Река вышла из берегов, она затапливает селение за селением. Судя по всему, так происходит на этих землях из поколения в поколение. Может быть, так было всегда. Вода все прибывала, и никакая сила не могла сдержать ее. Эстульф созвал совещание, в котором принимали участие графиня, Бальдур и Элисия. Я тоже явился туда, пусть и незваным гостем.
– Нам необходимо построить дамбу. Вот тут, – Эстульф провел указательным пальцем по рисунку, который он изготовил.
– Но зачем? – опешив, уставился на него Бальдур.
– Просто потому, что нам, людям, очень нравится копаться в грязи, Бальдур. О боже, что за вопрос?! Благодаря этой дамбе мы защитим последнее селение, которое еще не пострадало от наводнения, Арготлинген. Остальным деревням мы уже помочь не можем, но это село находится на западе от реки, и мы можем сохранить ведущую к нему дорогу.
– Зачем? Эта деревня едва ли приносит прибыль.
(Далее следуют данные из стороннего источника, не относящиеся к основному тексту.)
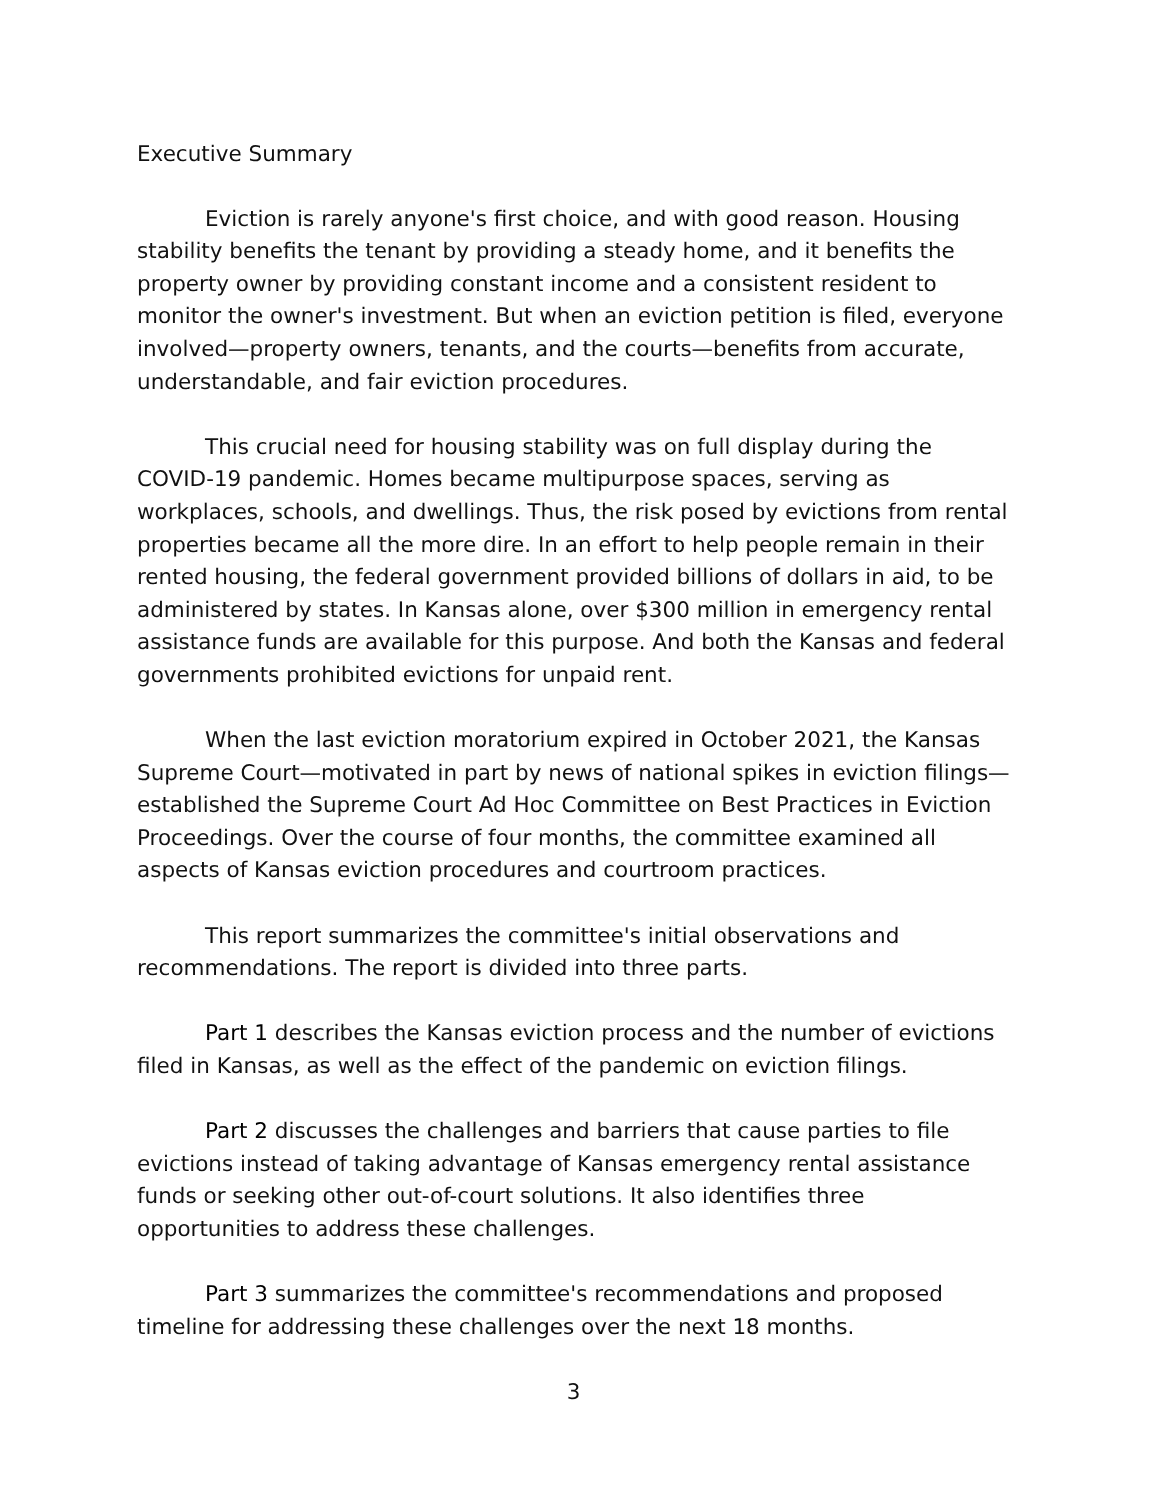Executive Summary
Eviction is rarely anyone's first choice, and with good reason. Housing stability benefits the tenant by providing a steady home, and it benefits the property owner by providing constant income and a consistent resident to monitor the owner's investment. But when an eviction petition is filed, everyone involved—property owners, tenants, and the courts—benefits from accurate, understandable, and fair eviction procedures.
This crucial need for housing stability was on full display during the COVID-19 pandemic. Homes became multipurpose spaces, serving as workplaces, schools, and dwellings. Thus, the risk posed by evictions from rental properties became all the more dire. In an effort to help people remain in their rented housing, the federal government provided billions of dollars in aid, to be administered by states. In Kansas alone, over $300 million in emergency rental assistance funds are available for this purpose. And both the Kansas and federal governments prohibited evictions for unpaid rent.
When the last eviction moratorium expired in October 2021, the Kansas Supreme Court—motivated in part by news of national spikes in eviction filings—established the Supreme Court Ad Hoc Committee on Best Practices in Eviction Proceedings. Over the course of four months, the committee examined all aspects of Kansas eviction procedures and courtroom practices.
This report summarizes the committee's initial observations and recommendations. The report is divided into three parts.
Part 1 describes the Kansas eviction process and the number of evictions filed in Kansas, as well as the effect of the pandemic on eviction filings.
Part 2 discusses the challenges and barriers that cause parties to file evictions instead of taking advantage of Kansas emergency rental assistance funds or seeking other out-of-court solutions. It also identifies three opportunities to address these challenges.
Part 3 summarizes the committee's recommendations and proposed timeline for addressing these challenges over the next 18 months.
3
– Ты тоже едва ли приносишь прибыль, тем не менее я не собираюсь тебя топить.
– Так вот, значит, как? И кто же будет строить эту дамбу?
– Я думал, что этим займутся четыре архангела. И лесные гномики.
– Я получу серьезный ответ на свой вопрос?
– Крестьяне, конечно…
– Половина из них либо стары, либо слабы.